The virus was detected as early as 1998, but its payload was first triggered on April 26, 1999 -- which was the 13th anniversary of the disaster at the Chernobyl nuclear reactor.
Although U.S. and European computer users were affected, especially students and some businesses, most of Chernobyl's damage was wrought in Asia and the Middle East.
At the time, CIH variants would activate on the 26th day of each month, while others did their damage on April 26 or June 26.
After the initial spread, several variants of the CIH virus emerged behind it:
- CIH v1.2/CIH.1003 was the most common one and contained the string CIH v1.2 TTIT. It was activated on April 26.
- CIH v1.3/CIH.1010.A and CIH1010 contained the string CIH v1.3 TTIT. They was also activated on April 26.
- CIH v1.4/CIH.1019 is still circulating on a limited basis, contains the string CIH v1.4 TATUNG and can be activated on any day of the month.

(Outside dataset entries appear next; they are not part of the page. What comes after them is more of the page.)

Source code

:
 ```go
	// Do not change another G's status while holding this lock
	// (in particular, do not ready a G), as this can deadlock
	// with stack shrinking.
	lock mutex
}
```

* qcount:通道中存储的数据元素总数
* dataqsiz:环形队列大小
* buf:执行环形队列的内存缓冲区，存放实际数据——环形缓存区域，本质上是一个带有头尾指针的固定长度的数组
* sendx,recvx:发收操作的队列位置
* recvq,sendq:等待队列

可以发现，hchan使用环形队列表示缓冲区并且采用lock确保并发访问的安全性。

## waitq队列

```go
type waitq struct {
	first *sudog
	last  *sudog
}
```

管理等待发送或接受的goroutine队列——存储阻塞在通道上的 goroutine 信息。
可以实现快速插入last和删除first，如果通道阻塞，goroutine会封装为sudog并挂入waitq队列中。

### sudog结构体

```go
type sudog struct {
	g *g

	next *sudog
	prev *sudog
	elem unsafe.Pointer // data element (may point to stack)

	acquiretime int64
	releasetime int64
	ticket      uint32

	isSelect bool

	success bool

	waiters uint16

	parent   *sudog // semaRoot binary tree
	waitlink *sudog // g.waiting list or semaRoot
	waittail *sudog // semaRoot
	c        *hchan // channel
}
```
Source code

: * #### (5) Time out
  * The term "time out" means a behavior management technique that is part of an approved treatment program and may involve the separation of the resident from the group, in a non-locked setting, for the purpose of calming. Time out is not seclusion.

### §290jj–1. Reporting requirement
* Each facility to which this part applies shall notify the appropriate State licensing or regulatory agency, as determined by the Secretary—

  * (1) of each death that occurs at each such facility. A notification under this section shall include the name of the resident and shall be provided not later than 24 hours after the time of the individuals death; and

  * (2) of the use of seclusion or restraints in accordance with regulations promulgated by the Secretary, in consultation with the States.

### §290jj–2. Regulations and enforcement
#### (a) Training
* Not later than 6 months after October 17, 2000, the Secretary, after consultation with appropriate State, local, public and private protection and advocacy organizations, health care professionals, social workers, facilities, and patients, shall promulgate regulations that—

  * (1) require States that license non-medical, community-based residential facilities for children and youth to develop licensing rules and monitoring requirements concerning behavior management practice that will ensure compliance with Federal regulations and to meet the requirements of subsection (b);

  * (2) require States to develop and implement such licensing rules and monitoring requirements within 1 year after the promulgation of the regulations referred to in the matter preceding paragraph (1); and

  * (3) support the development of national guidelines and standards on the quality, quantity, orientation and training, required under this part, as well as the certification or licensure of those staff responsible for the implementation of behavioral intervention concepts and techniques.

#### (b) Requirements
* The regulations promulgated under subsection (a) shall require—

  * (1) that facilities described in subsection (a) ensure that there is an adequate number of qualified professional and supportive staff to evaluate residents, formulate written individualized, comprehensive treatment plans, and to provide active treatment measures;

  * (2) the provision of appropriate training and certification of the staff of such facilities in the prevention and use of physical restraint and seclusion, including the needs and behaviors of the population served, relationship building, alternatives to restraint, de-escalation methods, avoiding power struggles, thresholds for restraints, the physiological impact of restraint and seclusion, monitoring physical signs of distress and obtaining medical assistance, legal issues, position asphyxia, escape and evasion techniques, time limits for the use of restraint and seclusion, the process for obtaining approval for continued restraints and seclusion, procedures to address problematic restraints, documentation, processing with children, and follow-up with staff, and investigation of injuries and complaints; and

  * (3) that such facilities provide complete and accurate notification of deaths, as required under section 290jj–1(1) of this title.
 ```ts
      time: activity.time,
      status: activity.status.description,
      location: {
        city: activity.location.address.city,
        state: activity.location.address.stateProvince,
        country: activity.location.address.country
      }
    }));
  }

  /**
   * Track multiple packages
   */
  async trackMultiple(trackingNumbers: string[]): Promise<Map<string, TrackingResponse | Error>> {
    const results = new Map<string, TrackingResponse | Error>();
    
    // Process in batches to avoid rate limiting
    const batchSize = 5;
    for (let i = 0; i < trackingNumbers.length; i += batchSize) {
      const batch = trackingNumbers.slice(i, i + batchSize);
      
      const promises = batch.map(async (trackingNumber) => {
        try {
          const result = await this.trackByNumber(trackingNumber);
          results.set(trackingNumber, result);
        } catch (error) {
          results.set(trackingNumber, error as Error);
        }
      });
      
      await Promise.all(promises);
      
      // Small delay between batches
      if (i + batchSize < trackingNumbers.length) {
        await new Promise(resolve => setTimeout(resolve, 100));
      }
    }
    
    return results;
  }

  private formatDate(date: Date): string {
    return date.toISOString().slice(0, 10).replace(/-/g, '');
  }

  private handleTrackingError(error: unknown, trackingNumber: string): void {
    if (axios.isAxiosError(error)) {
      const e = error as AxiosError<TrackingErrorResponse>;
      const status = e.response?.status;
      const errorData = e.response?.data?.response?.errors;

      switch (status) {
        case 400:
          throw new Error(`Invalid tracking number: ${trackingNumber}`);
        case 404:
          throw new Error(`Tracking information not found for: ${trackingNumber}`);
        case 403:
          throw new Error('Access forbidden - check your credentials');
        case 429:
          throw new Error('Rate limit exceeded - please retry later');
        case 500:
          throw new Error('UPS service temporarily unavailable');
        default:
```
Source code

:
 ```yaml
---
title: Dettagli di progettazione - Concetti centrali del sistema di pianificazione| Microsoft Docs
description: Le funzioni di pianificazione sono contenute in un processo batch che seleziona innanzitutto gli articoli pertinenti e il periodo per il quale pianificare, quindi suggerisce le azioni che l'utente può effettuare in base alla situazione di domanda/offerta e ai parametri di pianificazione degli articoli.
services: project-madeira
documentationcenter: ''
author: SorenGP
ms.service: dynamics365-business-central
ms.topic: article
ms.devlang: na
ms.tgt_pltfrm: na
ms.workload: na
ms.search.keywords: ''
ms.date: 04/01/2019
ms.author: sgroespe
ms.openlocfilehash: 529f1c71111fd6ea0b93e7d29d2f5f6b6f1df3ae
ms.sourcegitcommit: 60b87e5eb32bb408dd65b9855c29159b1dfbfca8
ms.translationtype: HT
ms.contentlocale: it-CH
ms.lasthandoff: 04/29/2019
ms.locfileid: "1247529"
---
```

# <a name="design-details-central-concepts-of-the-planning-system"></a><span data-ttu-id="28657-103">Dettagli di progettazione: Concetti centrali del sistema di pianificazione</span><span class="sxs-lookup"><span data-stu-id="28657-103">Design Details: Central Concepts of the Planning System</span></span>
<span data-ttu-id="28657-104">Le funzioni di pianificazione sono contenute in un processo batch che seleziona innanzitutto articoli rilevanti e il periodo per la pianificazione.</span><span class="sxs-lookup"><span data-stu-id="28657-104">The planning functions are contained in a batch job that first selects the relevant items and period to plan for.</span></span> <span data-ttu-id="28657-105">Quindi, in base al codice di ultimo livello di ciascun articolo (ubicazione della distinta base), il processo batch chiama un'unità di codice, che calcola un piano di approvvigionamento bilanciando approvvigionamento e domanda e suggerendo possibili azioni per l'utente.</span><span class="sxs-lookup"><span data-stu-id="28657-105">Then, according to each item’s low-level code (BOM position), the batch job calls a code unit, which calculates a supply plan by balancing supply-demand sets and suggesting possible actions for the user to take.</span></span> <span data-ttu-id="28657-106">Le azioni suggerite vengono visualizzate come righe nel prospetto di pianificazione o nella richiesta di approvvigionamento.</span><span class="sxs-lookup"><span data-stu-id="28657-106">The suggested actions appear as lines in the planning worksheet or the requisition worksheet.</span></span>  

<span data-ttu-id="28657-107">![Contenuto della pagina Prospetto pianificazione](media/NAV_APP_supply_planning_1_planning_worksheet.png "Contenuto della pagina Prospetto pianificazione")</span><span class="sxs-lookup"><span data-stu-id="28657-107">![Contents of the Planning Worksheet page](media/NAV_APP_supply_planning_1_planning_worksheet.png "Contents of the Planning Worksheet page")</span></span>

How did the Chernobyl virus operate?
The Chernobyl parent virus, CIH, was spread via a portable .exe file format. It infected the host system by splitting its code up and inserting it into inter-section gaps within the infected files.
From there, it reassembled and routed its code segments in unused space within the P.E. header. This is how it earned its nickname, "Spacefiller."
The second payload would rewrite the flash BIOS chip by replacing critical boot code with junk code. When executed properly, the computer would then not restart at all. However, it would sometimes not work on certain machines.